Casi dos metros de altura. Voz pausada y sutil. Sencillo y firme. Gorra redonda y plana (sello emblemático de sí mismo). Simpatía exuberante. El son latino de pies a cabeza. Juan Luis Guerra, el poeta de la música caribeña, llegó al país de los hombres de codo en barra para demostrar que los españoles sí saben bailar. “De nada vale ser impaciente -como dice su canción-“. Guerra salió de una cabina de teléfonos para llegar a su cita en Madrid, con 20 minutos de retraso.
9:57 de la noche. Cookies and cream sonaba en pleno. Al público no le dio pudor bailar. El Barclaycard Center fue el escenario donde Juan Luis convenció hasta al más sordo. El suave toque de jazz en sus merengues y bachatas [sus mayores señas de identidad] se desbordó en cada melodía. Estribillos de metáforas con sabor a lirismo hicieron llorar a las mujeres, emocionadas cuando coreaban la canción que el intérprete dominicano le compuso a su esposa. “El que ama a su mujer se ama sí mismo”, dijo con sonrisa nostálgica, en su tercera canción en forma de bachata, Mi bendición.
Quizás no exista un solo hombre que no haya cortejado a una mujer con la dulzura de sus versos. Y quizás no habrá alguien en el planeta que haya tarareado La bilirrubina y Ojalá que llueva café. Más de 16.000 personas, con una euforia rebosada, lo confirmaron. Además de la lírica, la sensibilidad social también dejó trazos en sus composiciones. El costo de la vida y Visa para un sueño fueron interpretadas por el artista latino como si quisiera incluir en sus palabras lo que todas las personas padecen día a día.

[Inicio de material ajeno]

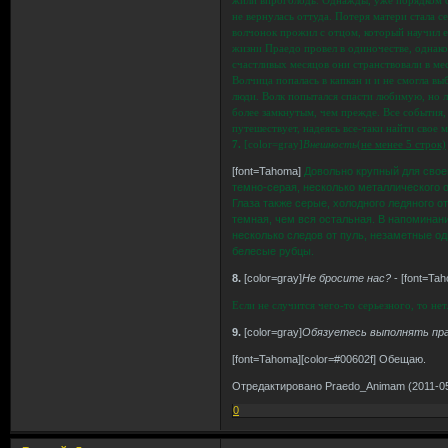
не вернулась оттуда. Потеря матери стала с
волчонок прожил с отцом, который научил ег
жизни Праедо провел в одиночестве, однако
счастливых месяцов они странствовали в ме
Волчица попалась в капкан и и не смогла вы
люди. Волк попытался спасти любимую, но л
более замкнутым, чем прежде. Все события,
путешествует, надеясь все-таки найти свое 
7.
[color=gray]
Внешность
(не менее 5 строк)
[font=Tahoma]
Довольно крупный для свое
темно-серая, несколько металлического о
Глаза также серые, холодного ледяного от
темная, чем вся остальная. В напомина
несколько следов от пуль, незаметные од
белесые рубцы.
8.
[color=gray]
Не бросите нас?
- [font=Ta
Если не случится чего-то серьезного, то не
9.
[color=gray]
Обязуетесь выполнять пр
[font=Tahoma][color=#00602f] Обещаю.
Отредактировано Praedo_Animam (2011-05
0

El que se atreviera a conocer el Niágara en bicicleta dedicó varios de sus merengues al hijo de Dios, porque -lo dijo cantando- para él No hay nada imposible. Sin duda, Guerra ha envuelto con ritmos latinoamericanos a varias generaciones de los dos lados del Atlántico. Lorena B., una chica madrileña de 29 años, ha escuchado a Juan Luis desde que tenia cuatro. “Desde que mi madre sintonizaba la radio me miraba frente al espejo y trataba de imitar el bailar caribeño. Agradezco que él me haya enseñado la música de verdad”, expresa en medio de la multitud.
Más al fondo de Palacio de Deportes, Francisco, paisano del cantante, aterrizó desde Valencia para oírle. “Es la única forma de sentirme cerca de mi país. La felicidad que siento es indescriptible”, señaló el joven de tan sólo 19 años de edad.
El público insaciable aclamaba por el hombre del bombín. Las 20 canciones que ya habían sido interpretadas no fueron suficientes. El sonido de A pedir su mano, Hormiguita, Frío, frío, Burbujas y Que me des tu cariño intentaron saciar el deseo del encore, pero el zumbido de Las avispas logró complacer hasta al más lejano oyente.
Decía Cortázar, “todo dura siempre un poco más de lo que debería” y Guerra demostró en dos horas que sigue siendo el artista que no solo ha conquistado a los latinoamericanos, sino también a los europeos.